Song by The Band

from the album The Band
- Released: September 22, 1969
- Genre: Roots rock
- Length: 2:53
- Label: Capitol
- Songwriter: Robbie Robertson
- Producer: John Simon

= Across the Great Divide (song) =

"Across the Great Divide" is a song written by Robbie Robertson. It was first released by The Band on their 1969 album The Band and was subsequently released on several live and compilation albums. According to music critic Barney Hoskyns, it was one of several songs that contributed to The Band being something of a concept album about the American South.

==Lyrics and music==
The lyrics begin with the singer asking his wife Molly to put down the gun she is waving at him. The singer then recalls his earlier struggles when all he wanted was a home, and thinks that if Molly does not put the gun down he will have to leave that home. According to Rolling Stone Magazine critic Greil Marcus, the fight ends when the song ends, although the singer still wants to know where Molly hid the gun. According to Hoskyns, the song then achieves "a blithely good-humoured groove, with the unrepentant heel bragging tipsily over some Fats Domino-style piano triplets." Similarly, Allmusic critic Thomas Ward describes the song as the singer asking Molly to put her gun down and "try to understand [her] man," and then portraying "an uplifting dream" to create a better life and achieve the American dream after traveling "across the great divide." Music critic Nick DeRiso comments on the "witty irony" of the situation. Band biographer Craig Harris agrees that it is an "optimistic" song, stating that it portrays "celebration and good times."
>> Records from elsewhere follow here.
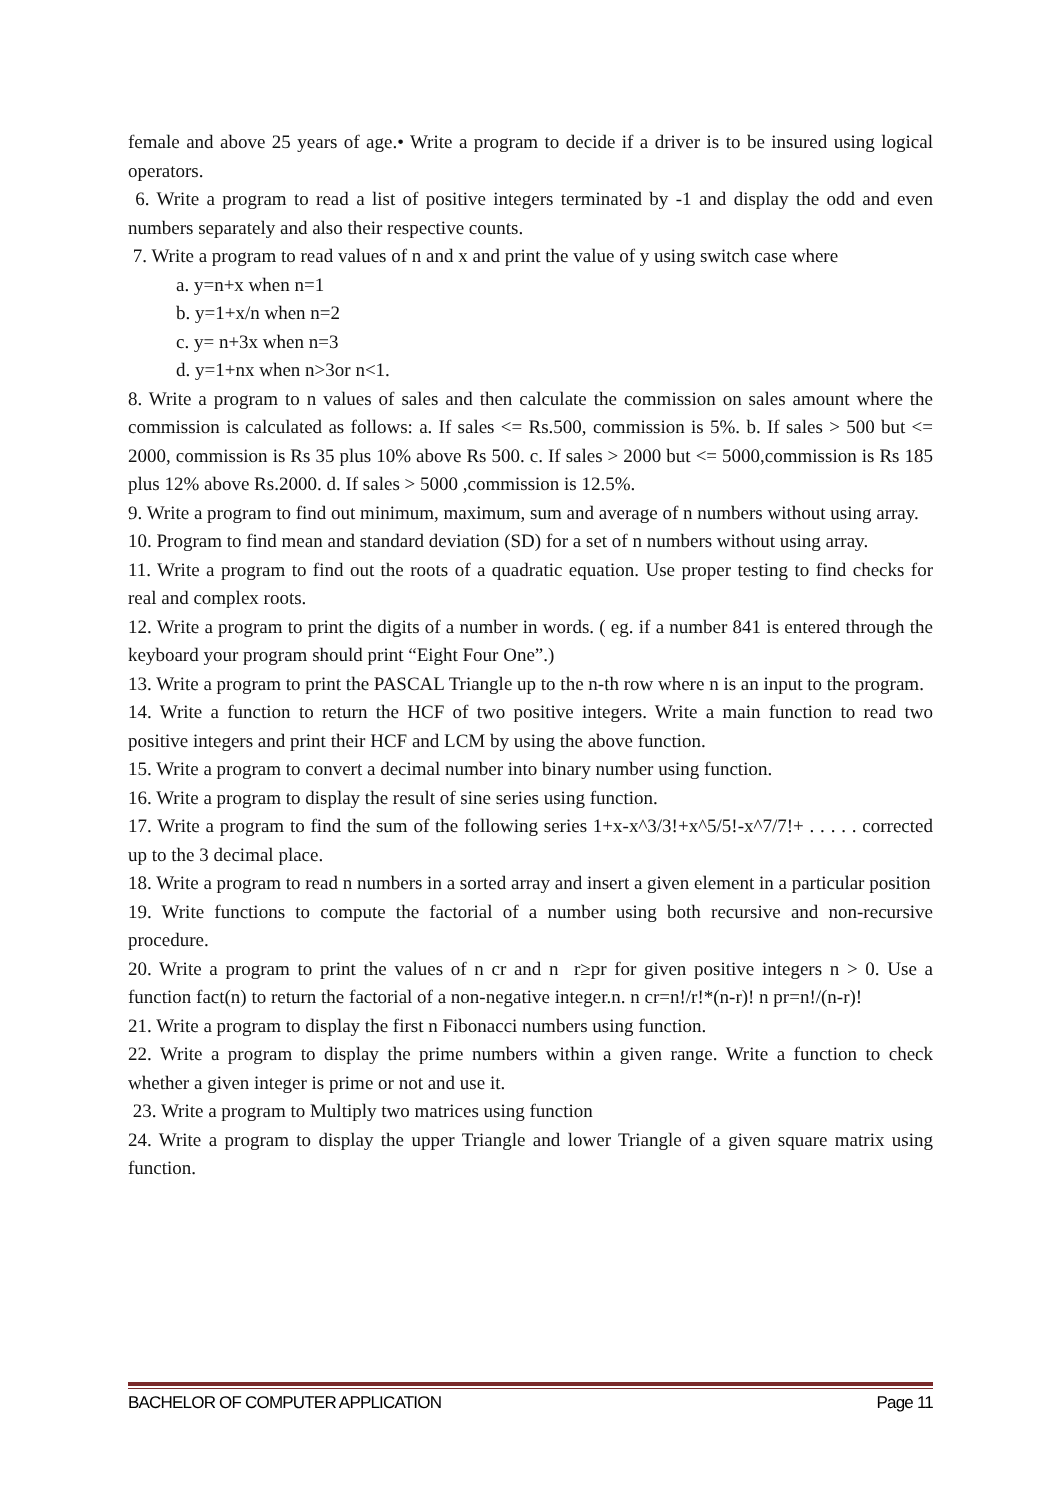female and above 25 years of age.• Write a program to decide if a driver is to be insured using logical operators.
6. Write a program to read a list of positive integers terminated by -1 and display the odd and even numbers separately and also their respective counts.
7. Write a program to read values of n and x and print the value of y using switch case where
a. y=n+x when n=1
b. y=1+x/n when n=2
c. y= n+3x when n=3
d. y=1+nx when n>3or n<1.
8. Write a program to n values of sales and then calculate the commission on sales amount where the commission is calculated as follows: a. If sales <= Rs.500, commission is 5%. b. If sales > 500 but <= 2000, commission is Rs 35 plus 10% above Rs 500. c. If sales > 2000 but <= 5000,commission is Rs 185 plus 12% above Rs.2000. d. If sales > 5000 ,commission is 12.5%.
9. Write a program to find out minimum, maximum, sum and average of n numbers without using array.
10. Program to find mean and standard deviation (SD) for a set of n numbers without using array.
11. Write a program to find out the roots of a quadratic equation. Use proper testing to find checks for real and complex roots.
12. Write a program to print the digits of a number in words. ( eg. if a number 841 is entered through the keyboard your program should print “Eight Four One”.)
13. Write a program to print the PASCAL Triangle up to the n-th row where n is an input to the program.
14. Write a function to return the HCF of two positive integers. Write a main function to read two positive integers and print their HCF and LCM by using the above function.
15. Write a program to convert a decimal number into binary number using function.
16. Write a program to display the result of sine series using function.
17. Write a program to find the sum of the following series 1+x-x^3/3!+x^5/5!-x^7/7!+ . . . . . corrected up to the 3 decimal place.
18. Write a program to read n numbers in a sorted array and insert a given element in a particular position
19. Write functions to compute the factorial of a number using both recursive and non-recursive procedure.
20. Write a program to print the values of n cr and n r≥pr for given positive integers n > 0. Use a function fact(n) to return the factorial of a non-negative integer.n. n cr=n!/r!*(n-r)! n pr=n!/(n-r)!
21. Write a program to display the first n Fibonacci numbers using function.
22. Write a program to display the prime numbers within a given range. Write a function to check whether a given integer is prime or not and use it.
23. Write a program to Multiply two matrices using function
24. Write a program to display the upper Triangle and lower Triangle of a given square matrix using function.
BACHELOR OF COMPUTER APPLICATION Page 11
Hoskyns states that the song appears to be set in a "one-horse town" common to Western movies, but that the "harvest moon" and riverside described in the lyrics place the song within the American South, like other songs from the album such as "The Night They Drove Old Dixie Down" and "King Harvest (Has Surely Come)." The link with "The Night They Drove Old Dixie Down" was emphasized in many concerts in which "Across the Great Divide" was often played immediately following "The Night They Drove Old Dixie Down." Hoskyns also sees a link with "Up on Cripple Creek," since "Cripple Creek" is also a "good ol' boy classic" narrated by a "devil-may-care drunkard." The reference to a harvest moon provides a more direct link to the theme of harvest which runs through The Band and especially "King Harvest (Has Surely Come)," which is the last song on The Band and so helps bring thematic unity to the album. To Harris, this link helps define the journey undertaken in The Band, from the "idealism" of "Across the Great Divide" to "stark reality" of "King Harvest." Ward describes the song as sounding "old as the hills," and representing what The Band does best, creating a "rustic, down-home narrative coupled by organic, acoustic instrumentation." Band organist Garth Hudson plays saxophone in addition to organ on the song.

Marcus notes another aspect to the appropriateness of "Across the Great Divide" as the opening song of an album that uses America as a theme. He notes the symbolism of the Great Divide being the place where the two sides separate, but also meet. According to Marcus, "Across the Great Divide" and the other songs on the album are meant to "cross the great divide between men and women, between the past and the present, between the country and the city, between the North and the South." In turn, The New York Times critic Frank Rich comments on Marcus' analysis of the symbolism of "Across the Great Divide" and other songs by stating that Marcus "attempts to place such songs as Randy Newman's "Sail Away," The Band's "Across the Great Divide" and Elvis Presley's early efforts for Sam Phillips at Sun Records into the same broad cultural context.

==Reception==
Ward described "Across the Great Divide" "a magnificent opening" to The Band, particularly praising the melody and the lead vocal by Richard Manuel. According to The New Rolling Stone Album Guide critic Mark Kemp, "Across the Great Divide" is a "sweeping" opening to the album. Pittsburgh Post-Gazette critic Tim Ziaukus also commented on the song's "epic sweep." The Village Voice critic Robert Christgau contrasted "Across the Great Divide" with "Tears of Rage," the opening song of The Band's previous album Music from Big Pink by stating that "Across the Great Divide" is "as a storefront church on 127th Street is to Riverside Baptist."

A live version of "Across the Great Divide" was included on the 1972 live album Rock of Ages. It was also included on the box sets Across the Great Divide and A Musical History and on some versions of the compilation album The Best of The Band.